ERIE, P.A (WICU-WSEE/CW) – There were some tense moments as both Erie Police Chief Dan Spizarny and Erie fire chief, Guy Santone, joined Erie City Council at the table Monday night

 

Both Spizarny and Santone shared their disapproval of possible budget cuts and a proposed salary freeze on non-union workers.

The budget for Erie Police is over $31 million, the budget for the Erie Fire Department $23.7 million.

“We are already at the brink.” Santone said “We can’t cut anything else.”

Last Thursday, Erie City Councilwoman Liz Allen first proposed the freeze, which would halt a three-percent increase in nonunion salaries.

            The freeze would impact close to 78 employees, with some on the staff of the police and fire departments, including the chief’s. Both Spizarny and Santone believe the freeze will prevent workers from taking on a promotion, as in some cases, a supervisor role can make less money.

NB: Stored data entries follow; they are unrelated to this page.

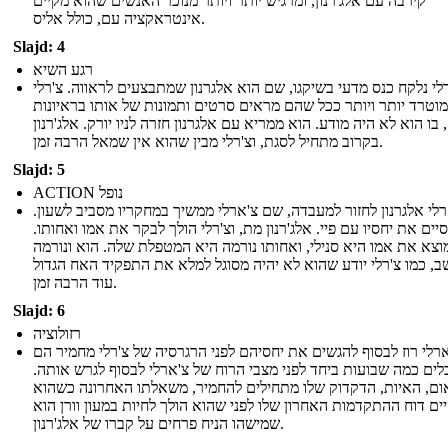
קירבה עם אלג'רנון, ומרגיש יותר ויותר מנוכר האנשים שהוא מקיים
אינטראקציה עם, כולל אליס.
Slajd: 4
רגע השיא
לי נלקח כנס מדעי בשיקגו, שם הוא אלגרנון שמתבצעים לראווה. צ'רלי
מוטרד יותר ויותר ככל שהם מראים סרטים ותמונות של אותו בראיונות
בו הוא לא היה מודע. הוא ממריא עם אלגרנון חזרה לניו יורק. אלג'רנון
בקרוב מתחיל לסגת, וצ'רלי מבין שהוא אין שמאל הרבה זמן.
Slajd: 5
ACTION נופל
ארלי אלגרנון לחזור למעבדה, שם צ'ארלי ממשיך במחקריו מסביב לשעון
סיים את יחסיו עם פיי. אלג'רנון מת, וצ'רלי הולך לבקר את אמו ואחותו
וצא את אמו היא סנילי, ואחותו נורמה היא המטפלת שלה. הוא ונורמה
שב, כמו צ'רלי יודע שהוא לא יהיה מסוגל למלא את התפקיד האח הגדול
עוד הרבה זמן.
Slajd: 6
רזולוציה
רלי רוז לבסוף להגשים את יחסיהם לפני הרגרסיה של צ'רלי מחמיר הם
בלים כמה שבועות ביחד לפני מצבי הרוח של צ'ארלי לבסוף לגרש אותה
ום, האיות, הדקדוק שלו מתחילים להחמיר, משאלתו האחרונה כשהוא
ים דוח ההתקדמות האחרון שלו לפני שהוא הולך לחיות במעון וורן הוא
שמישהו הניח פרחים על קברו של אלג'רנון.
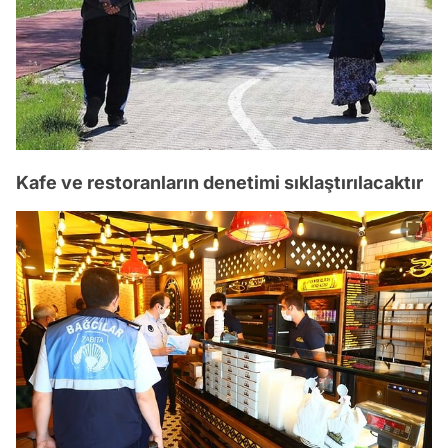
Kafe ve restoranların denetimi sıklaştırılacaktır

Allen and her fellow Councilmembers are continuing to try and find ways to dig themselves out of their current $11 million dollar budget deficit.

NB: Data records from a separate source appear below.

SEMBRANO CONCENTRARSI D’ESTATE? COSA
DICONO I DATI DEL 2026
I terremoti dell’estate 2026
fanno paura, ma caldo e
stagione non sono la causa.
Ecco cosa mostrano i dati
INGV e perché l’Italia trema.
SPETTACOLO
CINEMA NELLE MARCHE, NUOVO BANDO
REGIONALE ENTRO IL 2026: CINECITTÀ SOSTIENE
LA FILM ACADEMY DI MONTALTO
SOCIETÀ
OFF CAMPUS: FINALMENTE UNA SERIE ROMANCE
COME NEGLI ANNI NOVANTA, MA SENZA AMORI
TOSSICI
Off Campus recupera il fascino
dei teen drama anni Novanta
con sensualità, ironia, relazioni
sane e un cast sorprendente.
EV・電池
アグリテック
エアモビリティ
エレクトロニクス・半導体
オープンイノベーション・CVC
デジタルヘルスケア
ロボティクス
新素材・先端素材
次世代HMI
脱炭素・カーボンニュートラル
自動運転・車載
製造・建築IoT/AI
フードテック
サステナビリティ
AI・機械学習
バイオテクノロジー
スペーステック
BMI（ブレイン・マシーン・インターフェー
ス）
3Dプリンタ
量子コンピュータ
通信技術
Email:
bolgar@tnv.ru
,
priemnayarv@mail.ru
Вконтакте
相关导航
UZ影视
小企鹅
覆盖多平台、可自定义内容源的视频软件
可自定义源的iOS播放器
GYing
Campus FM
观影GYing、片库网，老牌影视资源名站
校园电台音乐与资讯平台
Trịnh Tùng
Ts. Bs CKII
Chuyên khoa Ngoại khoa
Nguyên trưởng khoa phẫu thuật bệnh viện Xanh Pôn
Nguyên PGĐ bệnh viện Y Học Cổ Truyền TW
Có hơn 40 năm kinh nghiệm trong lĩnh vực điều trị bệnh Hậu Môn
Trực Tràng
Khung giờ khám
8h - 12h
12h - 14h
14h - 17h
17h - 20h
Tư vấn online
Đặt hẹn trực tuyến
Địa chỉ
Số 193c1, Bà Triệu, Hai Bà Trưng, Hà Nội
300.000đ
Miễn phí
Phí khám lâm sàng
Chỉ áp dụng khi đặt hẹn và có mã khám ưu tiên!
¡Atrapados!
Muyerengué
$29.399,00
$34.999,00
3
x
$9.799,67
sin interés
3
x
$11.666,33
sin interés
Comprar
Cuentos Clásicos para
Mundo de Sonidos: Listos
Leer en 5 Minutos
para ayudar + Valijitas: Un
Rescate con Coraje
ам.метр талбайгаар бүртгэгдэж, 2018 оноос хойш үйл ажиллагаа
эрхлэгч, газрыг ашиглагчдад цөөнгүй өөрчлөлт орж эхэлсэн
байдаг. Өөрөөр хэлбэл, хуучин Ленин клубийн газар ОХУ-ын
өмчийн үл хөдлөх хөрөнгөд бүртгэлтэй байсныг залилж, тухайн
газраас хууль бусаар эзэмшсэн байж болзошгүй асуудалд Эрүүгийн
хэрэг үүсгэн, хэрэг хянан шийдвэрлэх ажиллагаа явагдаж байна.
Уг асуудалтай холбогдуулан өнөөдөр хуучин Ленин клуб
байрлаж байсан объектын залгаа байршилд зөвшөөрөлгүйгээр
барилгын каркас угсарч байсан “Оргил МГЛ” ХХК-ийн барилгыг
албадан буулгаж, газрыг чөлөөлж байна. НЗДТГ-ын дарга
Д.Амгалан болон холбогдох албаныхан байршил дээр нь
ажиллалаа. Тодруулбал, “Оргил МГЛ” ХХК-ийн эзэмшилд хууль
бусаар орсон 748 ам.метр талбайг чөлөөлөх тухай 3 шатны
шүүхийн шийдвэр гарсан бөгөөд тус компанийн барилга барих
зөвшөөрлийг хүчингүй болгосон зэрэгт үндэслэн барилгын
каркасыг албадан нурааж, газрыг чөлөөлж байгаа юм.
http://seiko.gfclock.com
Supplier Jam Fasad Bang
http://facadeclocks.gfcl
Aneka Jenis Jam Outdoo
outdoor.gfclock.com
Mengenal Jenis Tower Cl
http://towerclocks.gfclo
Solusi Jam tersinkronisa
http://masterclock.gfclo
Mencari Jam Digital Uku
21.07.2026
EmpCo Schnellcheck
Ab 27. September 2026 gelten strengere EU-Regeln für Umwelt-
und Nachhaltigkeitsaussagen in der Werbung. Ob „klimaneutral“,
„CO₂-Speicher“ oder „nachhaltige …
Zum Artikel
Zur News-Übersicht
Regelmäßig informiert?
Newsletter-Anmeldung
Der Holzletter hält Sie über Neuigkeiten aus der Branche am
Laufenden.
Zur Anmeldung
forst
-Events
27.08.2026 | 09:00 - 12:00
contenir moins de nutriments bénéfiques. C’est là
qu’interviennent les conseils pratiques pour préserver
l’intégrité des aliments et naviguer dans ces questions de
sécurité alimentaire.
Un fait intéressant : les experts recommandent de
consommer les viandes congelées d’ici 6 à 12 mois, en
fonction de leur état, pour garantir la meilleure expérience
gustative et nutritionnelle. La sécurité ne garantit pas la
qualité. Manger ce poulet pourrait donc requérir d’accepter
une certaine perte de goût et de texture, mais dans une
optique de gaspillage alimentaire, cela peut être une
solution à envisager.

“With Chief Santone, I agree.” Spizarny said

Allen says the freeze could save the city $140,000, but is open to hear any other ideas the chiefs may have.

"I think really good ideas do come from the grassroots, and they come from good managers." Allen said

Despite their objections, both Spizarny and Santone were willing to discuss ways to generate revenue through their departments as a way to help undercut the deficit.

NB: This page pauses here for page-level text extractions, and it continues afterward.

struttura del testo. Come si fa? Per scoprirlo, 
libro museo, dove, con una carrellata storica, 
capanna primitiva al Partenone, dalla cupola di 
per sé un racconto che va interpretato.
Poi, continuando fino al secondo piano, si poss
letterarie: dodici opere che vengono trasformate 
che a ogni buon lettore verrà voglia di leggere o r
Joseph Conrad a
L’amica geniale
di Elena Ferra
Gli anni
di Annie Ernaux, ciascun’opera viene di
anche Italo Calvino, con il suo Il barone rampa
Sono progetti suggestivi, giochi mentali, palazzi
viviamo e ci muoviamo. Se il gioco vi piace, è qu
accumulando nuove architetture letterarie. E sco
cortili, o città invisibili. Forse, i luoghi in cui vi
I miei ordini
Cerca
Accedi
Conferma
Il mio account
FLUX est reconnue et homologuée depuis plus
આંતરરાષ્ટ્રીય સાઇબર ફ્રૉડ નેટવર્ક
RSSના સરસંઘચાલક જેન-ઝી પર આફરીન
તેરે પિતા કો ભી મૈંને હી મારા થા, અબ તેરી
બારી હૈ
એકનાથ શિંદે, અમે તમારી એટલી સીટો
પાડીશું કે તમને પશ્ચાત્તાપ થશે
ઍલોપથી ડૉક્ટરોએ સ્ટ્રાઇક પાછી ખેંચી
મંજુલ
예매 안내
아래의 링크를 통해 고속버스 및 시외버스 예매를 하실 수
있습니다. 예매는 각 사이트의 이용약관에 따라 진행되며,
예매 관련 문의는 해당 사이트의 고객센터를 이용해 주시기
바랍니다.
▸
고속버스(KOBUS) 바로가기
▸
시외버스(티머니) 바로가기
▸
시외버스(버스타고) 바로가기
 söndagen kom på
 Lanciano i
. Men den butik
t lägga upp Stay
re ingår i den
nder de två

Ideas ranged from adding a fee for excessive false alarms to increasing the city's parking boot program.


Councilman Jim Winarski also proposed a cut to the $1.2 million in overtime payments to the police department. The idea is to have the city supplement the cut with grant funds, though it is not clear at this time whether the grants could apply to their intended use.

Chief Spizarny says the overtime is built into their contracts and helps officers working overnight shifts.


"It's one of those costs that it's just part of doing business, it sounds like a large number, but this is a large city." Spizarny said

As the two sides continue to work ideas out, both Allen and Santone echoed a want to have more open communication. There were several times during meeting where Councilmembers shared comments of

"A lot of its siting down and hearing what the other side has to say." Allen said

 

Allen says the council has not considered a cut back in staff for either department.

 

EXTRA:

Chief Spizarny presented his department’s plan to trial run at least three different body cam programs in 2019. They currently do not have money budgeted for the programs, which range from $300,000 – to about $115,000 for body cams alone and nearly $200,000 for dash cams. That's not counting the annual costs to store all the video.